> [TEXTAUSZUG]:
Grundinfomationen und Historie

Blazer

Der Blazer hat seinen Ursprung 1837 in der Royal Navy. In diesem Jahr hatte das Königshaus den Stoff für das Jacket bestätigt. Die klassische Variante der Marine war doppelreihig mit 6 Knöpfen in der Farbe navy. Die einreihige Variante hat nichts mit dem Militär zu tun; stattdessen hat sie ihre Wurzeln in den britischen Ruderclubs. Die Modelle haben zwei Knöpfe und sind deshalb so weit geschnitten, damit die Sportler volle Bewegungsfreiheit beim Rudern hatten.

Sportjacke

Sportjacken, wie wir sie heute kennen, entstanden erst in der 20ern des letzten Jahrhunderts. Diese Jacken wurden lediglich zum Sport - beispielsweise zur Jagd - getragen und sind stark verwandt mit der Northfolk Jacket bzw. der Morning Jacket - mehr dazu in den Zusatzinformationen. Aus diesem Grund sind sie auch weiter geschnitten, um die notwendige Bewegungsfreiheit zu gewährleisten und gegebenenfalls auch einen Pullover oder -under drunterzuziehen. Anfangs galt die Jacke als purer Luxus, weil sich die meisten Herren nur einen einfachen Anzug leisten konnten und nicht eine Jacke für die man noch extra Hosen kaufen musste. Über die Jahre wurden auch diese Jacken finanziell erreichbarer und wurden mehr und mehr zum Casual Klassiker.

Philipp Wyss trägt seine Sportjacke casual nur mit Hemd und Jeans

Anzugjacke

Die Anzugjacke wird nur getragen mit der dazu passenden Hose aus der selben Farbe und dem selben Stoff. Das liegt daran, dass wenn man nur die Jacke beispielsweise auf eine Jeans tragen würde, dass sich die Jacke anders abträgt als die dazugehörige Hose, die weiterhin im Kleiderschrank hängt. Da sie nur mit Hemd und Krawatte getragen wird, ist die Anzugjacke die am schmalgeschnittenste Jacke von den dreien.

> [Gesammelte Daten]:
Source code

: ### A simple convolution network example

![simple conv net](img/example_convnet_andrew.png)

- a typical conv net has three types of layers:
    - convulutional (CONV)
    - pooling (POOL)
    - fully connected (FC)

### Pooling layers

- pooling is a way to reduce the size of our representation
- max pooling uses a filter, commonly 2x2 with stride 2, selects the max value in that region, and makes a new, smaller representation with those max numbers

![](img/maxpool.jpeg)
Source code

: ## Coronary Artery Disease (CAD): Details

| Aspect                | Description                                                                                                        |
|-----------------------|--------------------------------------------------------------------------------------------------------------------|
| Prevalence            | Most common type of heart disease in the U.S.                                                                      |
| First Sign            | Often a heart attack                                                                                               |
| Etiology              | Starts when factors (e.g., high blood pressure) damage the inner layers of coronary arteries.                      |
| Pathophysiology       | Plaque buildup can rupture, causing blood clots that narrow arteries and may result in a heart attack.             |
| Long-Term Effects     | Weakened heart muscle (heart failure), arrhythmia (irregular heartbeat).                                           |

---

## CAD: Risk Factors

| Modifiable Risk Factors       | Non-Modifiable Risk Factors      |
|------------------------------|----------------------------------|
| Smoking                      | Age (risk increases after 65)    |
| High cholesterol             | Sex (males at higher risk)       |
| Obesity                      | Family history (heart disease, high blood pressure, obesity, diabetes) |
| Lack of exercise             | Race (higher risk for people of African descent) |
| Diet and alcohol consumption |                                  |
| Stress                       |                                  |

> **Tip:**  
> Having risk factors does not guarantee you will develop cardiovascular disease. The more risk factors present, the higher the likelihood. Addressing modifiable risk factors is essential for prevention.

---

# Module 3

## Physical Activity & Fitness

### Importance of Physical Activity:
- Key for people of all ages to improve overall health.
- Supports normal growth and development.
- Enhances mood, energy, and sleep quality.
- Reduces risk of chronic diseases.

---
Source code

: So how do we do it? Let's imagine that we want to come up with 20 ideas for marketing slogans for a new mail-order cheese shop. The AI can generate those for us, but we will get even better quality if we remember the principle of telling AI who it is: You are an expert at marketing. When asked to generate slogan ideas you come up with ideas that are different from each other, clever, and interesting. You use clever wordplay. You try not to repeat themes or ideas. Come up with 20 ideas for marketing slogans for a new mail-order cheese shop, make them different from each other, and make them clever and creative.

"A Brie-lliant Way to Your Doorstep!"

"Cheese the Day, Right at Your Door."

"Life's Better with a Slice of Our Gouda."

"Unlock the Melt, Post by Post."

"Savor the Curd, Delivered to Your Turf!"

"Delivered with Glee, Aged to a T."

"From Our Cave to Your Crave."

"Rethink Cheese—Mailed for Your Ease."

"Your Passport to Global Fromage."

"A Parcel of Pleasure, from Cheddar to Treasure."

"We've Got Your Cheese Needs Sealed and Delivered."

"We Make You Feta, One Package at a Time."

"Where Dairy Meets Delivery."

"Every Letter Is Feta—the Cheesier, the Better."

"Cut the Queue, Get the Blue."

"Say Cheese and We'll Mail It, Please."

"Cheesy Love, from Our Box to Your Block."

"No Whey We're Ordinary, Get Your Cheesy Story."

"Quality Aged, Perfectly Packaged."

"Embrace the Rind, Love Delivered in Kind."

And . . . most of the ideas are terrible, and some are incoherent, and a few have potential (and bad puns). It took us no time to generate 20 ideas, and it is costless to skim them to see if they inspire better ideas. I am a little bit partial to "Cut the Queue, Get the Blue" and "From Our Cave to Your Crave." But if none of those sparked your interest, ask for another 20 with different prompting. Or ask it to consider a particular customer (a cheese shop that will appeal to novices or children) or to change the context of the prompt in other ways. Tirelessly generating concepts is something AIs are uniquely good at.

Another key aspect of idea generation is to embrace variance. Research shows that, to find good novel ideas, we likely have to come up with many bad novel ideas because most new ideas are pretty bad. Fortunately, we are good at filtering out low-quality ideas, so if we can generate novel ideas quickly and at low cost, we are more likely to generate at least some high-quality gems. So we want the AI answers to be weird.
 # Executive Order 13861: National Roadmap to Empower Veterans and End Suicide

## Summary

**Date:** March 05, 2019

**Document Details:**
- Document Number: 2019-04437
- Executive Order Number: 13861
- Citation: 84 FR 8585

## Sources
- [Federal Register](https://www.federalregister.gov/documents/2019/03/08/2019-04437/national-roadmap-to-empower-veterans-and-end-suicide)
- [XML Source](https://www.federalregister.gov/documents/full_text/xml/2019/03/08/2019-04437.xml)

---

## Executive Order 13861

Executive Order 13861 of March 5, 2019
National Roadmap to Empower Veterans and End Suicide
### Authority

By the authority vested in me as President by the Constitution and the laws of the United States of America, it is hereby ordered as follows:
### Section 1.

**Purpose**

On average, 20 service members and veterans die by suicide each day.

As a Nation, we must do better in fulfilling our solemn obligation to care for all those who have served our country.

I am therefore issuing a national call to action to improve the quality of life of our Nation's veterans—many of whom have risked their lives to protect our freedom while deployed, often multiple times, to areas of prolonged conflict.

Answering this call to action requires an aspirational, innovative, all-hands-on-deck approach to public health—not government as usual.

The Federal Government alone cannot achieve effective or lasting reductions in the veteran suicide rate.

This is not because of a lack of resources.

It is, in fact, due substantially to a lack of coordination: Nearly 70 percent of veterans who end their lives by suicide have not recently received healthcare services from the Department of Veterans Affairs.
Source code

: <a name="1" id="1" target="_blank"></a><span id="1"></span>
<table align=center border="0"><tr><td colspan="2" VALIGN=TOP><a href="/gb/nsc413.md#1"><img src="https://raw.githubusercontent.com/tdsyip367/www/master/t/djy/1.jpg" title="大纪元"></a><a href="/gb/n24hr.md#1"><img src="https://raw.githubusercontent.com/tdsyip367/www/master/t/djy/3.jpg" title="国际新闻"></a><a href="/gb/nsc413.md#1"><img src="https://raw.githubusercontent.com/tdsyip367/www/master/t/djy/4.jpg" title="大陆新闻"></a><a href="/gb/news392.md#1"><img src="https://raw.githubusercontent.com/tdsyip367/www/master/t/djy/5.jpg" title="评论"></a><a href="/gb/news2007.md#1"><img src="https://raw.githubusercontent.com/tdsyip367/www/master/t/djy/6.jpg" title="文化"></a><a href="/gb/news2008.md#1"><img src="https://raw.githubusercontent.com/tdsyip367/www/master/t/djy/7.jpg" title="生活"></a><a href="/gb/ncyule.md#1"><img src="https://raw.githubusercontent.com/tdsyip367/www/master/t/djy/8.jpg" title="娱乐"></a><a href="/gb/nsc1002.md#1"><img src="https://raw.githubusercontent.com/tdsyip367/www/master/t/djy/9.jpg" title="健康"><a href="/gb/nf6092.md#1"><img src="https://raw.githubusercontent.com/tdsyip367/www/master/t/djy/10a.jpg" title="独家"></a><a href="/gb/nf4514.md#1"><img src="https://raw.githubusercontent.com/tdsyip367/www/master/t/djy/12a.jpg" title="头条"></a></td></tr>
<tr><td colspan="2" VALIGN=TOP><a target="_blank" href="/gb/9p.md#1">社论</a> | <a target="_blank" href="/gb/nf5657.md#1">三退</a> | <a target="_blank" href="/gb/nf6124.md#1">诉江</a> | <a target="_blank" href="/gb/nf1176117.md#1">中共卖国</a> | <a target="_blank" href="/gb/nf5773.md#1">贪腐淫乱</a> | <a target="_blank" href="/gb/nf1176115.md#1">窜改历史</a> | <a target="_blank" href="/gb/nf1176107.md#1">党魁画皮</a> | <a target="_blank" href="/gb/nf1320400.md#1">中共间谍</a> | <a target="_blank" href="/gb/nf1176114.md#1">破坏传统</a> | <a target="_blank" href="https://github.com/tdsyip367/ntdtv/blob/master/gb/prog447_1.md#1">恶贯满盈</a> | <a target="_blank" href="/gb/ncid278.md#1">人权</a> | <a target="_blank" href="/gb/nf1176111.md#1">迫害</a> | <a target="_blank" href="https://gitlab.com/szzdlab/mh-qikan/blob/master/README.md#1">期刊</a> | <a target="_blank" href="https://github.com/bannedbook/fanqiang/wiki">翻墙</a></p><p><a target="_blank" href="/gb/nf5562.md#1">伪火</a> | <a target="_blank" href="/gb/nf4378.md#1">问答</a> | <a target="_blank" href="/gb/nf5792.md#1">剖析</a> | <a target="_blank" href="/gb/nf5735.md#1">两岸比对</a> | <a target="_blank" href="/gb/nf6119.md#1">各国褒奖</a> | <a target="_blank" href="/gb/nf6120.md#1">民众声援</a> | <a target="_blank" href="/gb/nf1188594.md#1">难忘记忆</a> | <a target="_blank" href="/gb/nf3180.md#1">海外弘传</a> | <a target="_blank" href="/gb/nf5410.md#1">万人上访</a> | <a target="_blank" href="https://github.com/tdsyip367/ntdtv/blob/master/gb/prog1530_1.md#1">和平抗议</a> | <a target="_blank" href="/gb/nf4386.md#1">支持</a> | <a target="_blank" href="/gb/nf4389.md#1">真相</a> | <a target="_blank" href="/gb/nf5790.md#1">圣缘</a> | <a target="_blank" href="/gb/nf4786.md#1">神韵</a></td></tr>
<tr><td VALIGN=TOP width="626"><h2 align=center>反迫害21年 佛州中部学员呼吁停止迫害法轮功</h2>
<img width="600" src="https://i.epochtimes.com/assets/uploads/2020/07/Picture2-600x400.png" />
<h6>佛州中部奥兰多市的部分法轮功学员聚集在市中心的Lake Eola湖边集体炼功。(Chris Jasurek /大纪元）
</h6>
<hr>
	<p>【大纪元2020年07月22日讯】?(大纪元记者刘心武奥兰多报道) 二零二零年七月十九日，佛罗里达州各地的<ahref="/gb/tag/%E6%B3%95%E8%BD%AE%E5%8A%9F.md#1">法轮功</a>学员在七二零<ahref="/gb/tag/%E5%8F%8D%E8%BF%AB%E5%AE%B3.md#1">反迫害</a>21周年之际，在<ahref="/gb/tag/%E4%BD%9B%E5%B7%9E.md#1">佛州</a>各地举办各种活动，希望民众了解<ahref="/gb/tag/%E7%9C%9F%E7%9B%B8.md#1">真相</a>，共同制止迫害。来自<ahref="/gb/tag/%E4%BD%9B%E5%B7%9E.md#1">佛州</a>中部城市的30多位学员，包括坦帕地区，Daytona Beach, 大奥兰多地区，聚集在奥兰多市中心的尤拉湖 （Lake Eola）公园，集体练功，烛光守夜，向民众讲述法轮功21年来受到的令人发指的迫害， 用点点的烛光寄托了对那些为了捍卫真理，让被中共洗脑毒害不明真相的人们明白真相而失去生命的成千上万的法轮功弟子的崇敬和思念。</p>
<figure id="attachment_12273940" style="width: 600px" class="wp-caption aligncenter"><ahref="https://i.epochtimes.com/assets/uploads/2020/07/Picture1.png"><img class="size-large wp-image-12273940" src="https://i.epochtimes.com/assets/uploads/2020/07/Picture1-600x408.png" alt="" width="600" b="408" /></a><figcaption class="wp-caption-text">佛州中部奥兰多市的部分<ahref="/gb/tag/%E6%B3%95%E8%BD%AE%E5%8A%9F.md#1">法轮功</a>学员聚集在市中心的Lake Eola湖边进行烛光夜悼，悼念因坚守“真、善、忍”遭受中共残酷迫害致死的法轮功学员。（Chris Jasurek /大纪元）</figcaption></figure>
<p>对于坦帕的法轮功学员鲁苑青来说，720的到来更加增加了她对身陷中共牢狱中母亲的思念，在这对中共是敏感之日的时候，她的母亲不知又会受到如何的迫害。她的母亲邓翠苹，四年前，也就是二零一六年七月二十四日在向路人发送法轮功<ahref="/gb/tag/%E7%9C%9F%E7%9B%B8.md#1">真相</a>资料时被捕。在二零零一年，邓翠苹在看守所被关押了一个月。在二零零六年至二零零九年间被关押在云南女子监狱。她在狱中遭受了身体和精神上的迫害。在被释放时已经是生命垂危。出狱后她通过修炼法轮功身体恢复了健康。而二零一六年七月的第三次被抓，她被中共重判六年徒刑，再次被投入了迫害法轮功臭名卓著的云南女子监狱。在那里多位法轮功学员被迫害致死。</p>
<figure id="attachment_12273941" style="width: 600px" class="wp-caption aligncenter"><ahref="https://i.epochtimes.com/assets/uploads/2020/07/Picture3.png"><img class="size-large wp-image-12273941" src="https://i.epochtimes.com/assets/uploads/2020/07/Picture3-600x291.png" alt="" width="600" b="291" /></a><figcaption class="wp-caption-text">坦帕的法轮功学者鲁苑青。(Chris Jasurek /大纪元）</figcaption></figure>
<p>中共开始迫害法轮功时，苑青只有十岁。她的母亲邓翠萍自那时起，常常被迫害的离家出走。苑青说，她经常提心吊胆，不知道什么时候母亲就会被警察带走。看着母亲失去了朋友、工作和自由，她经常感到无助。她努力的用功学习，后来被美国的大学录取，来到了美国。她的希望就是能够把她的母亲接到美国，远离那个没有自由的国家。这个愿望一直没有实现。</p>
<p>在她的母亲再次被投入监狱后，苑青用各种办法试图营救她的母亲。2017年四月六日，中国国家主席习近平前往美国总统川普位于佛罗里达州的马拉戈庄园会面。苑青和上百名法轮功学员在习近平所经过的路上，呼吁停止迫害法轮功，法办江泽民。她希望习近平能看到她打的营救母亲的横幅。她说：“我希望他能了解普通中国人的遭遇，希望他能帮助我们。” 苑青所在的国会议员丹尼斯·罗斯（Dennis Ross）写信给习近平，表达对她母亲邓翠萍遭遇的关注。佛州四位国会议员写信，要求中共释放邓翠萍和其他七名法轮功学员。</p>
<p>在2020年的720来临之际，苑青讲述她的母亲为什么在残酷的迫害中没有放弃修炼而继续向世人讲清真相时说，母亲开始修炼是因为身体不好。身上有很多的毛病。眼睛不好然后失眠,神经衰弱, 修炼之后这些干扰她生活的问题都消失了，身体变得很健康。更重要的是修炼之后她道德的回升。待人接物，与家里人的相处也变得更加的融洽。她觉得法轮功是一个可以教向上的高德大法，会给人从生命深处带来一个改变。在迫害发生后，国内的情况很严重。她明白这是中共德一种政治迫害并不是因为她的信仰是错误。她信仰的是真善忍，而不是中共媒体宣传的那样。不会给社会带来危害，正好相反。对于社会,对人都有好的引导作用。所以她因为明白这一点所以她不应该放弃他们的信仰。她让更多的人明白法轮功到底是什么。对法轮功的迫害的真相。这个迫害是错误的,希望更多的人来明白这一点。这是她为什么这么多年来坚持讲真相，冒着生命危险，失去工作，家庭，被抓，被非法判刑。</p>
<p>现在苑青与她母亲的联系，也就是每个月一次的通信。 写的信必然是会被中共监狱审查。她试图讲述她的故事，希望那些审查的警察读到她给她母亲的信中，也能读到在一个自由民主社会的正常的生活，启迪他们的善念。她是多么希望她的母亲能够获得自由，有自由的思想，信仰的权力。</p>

> [ZU ERLEDIGENDE AUFGABEN]:
(1) Beantworte zum Textauszug über Jacken diese Fragen:
(a) In welchem Jahr hat der Blazer seinen Ursprung in der Royal Navy?
(b) Wann entstanden Sportjacken, wie wir sie heute kennen?
(c) Mit welcher Hose wird die Anzugjacke getragen?
(2) Schreib aus den Einträgen alles vom Anfang bis einschließlich der Zeile mit "## CAD: Risk Factors" unverändert ab.

> [LÖSUNGEN]:
(1)
(a) 1837.
(b) In den 20ern des letzten Jahrhunderts.
(c) Mit der dazu passenden Hose aus derselben Farbe und demselben Stoff.

(2)
Source code

: ### A simple convolution network example

![simple conv net](img/example_convnet_andrew.png)

- a typical conv net has three types of layers:
    - convulutional (CONV)
    - pooling (POOL)
    - fully connected (FC)

### Pooling layers

- pooling is a way to reduce the size of our representation
- max pooling uses a filter, commonly 2x2 with stride 2, selects the max value in that region, and makes a new, smaller representation with those max numbers

![](img/maxpool.jpeg)
Source code

: ## Coronary Artery Disease (CAD): Details

| Aspect                | Description                                                                                                        |
|-----------------------|--------------------------------------------------------------------------------------------------------------------|
| Prevalence            | Most common type of heart disease in the U.S.                                                                      |
| First Sign            | Often a heart attack                                                                                               |
| Etiology              | Starts when factors (e.g., high blood pressure) damage the inner layers of coronary arteries.                      |
| Pathophysiology       | Plaque buildup can rupture, causing blood clots that narrow arteries and may result in a heart attack.             |
| Long-Term Effects     | Weakened heart muscle (heart failure), arrhythmia (irregular heartbeat).                                           |

---

## CAD: Risk Factors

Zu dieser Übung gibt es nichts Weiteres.